Long-settled Cambodian, Laotian, and Vietnamese noncitizens (and their families) gain substantive stability—many prior removal orders can be vacated, they can reopen proceedings, are protected from detention/removal, and eligible individuals receive renewable work authorization—enabling lawful employment and family stability.
Restores and expands access to judicial relief and clearer procedural routes—motions to reopen are not time-barred, denials are subject to de novo federal district court review, and statutory reopening avenues are clarified—improving legal remedies for impacted noncitizens.
Reduces routine administrative burdens for eligible noncitizens by limiting in‑person supervision check‑ins (virtual contact no more than every 5 years) and providing clear written filing instructions, lowering travel costs and procedural errors for individuals and the immigration system.
Some provisions and related findings could enable expanded removals and reduced due‑process protections for Southeast Asian long‑term residents (and others) through amended enforcement agreements and statutory changes, increasing risk of deportation and human‑rights harms.
Taxpayers may face meaningful new costs for implementation and benefits processing—including government‑funded travel/return, parole and admission processing, work‑authorization processing, and potentially expanded renewal systems.
Reopening many prior removal cases and expanding eligibility will increase caseloads for immigration courts, federal district courts, and DHS (including individualized notice requirements), potentially slowing other proceedings and straining agency staff.
Based on analysis of 6 sections of legislative text.

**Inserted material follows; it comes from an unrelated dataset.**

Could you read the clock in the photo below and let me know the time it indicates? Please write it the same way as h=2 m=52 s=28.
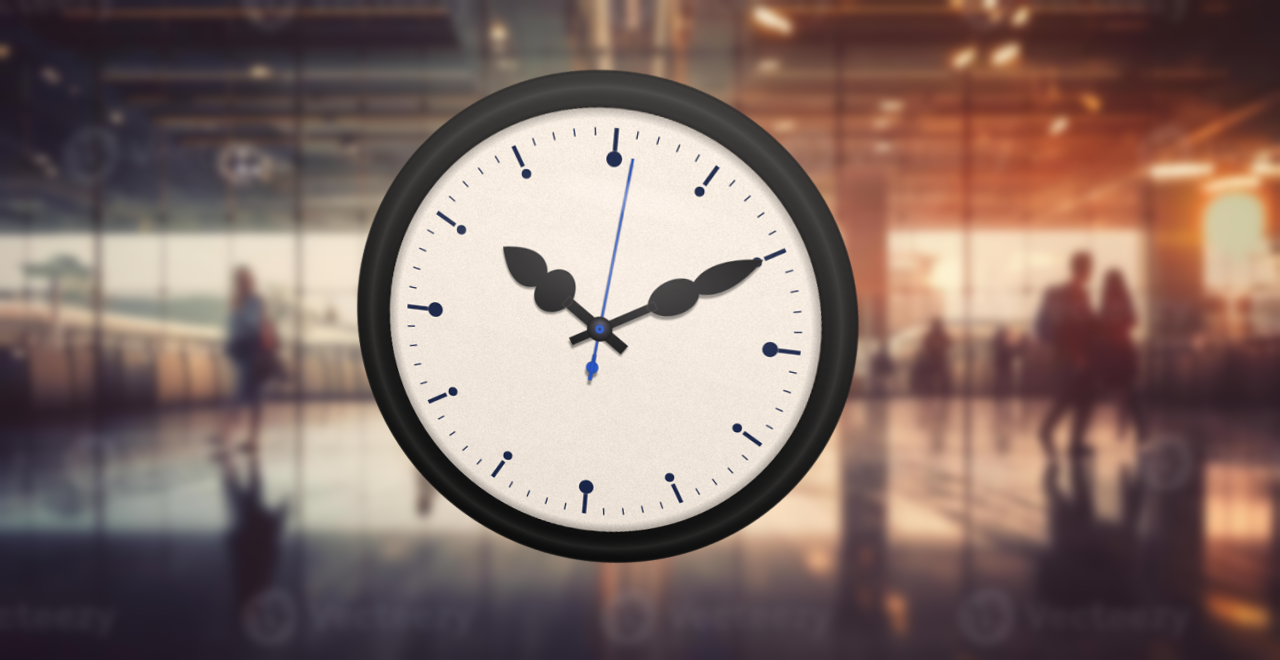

Prevents detention and deportation of Cambodian, Laotian, and Vietnamese nationals who entered the U.S. on or before January 1, 2008 and have lived continuously in the United States since that entry. It requires DHS to authorize renewable work authorization, relaxes in-person supervision requirements, directs the Department of Justice to reopen and vacate prior removal orders for eligible people and treat those orders as never having occurred, requires federal notice and return-travel support for eligible persons, and creates a private right of action (including class actions) to enforce the law.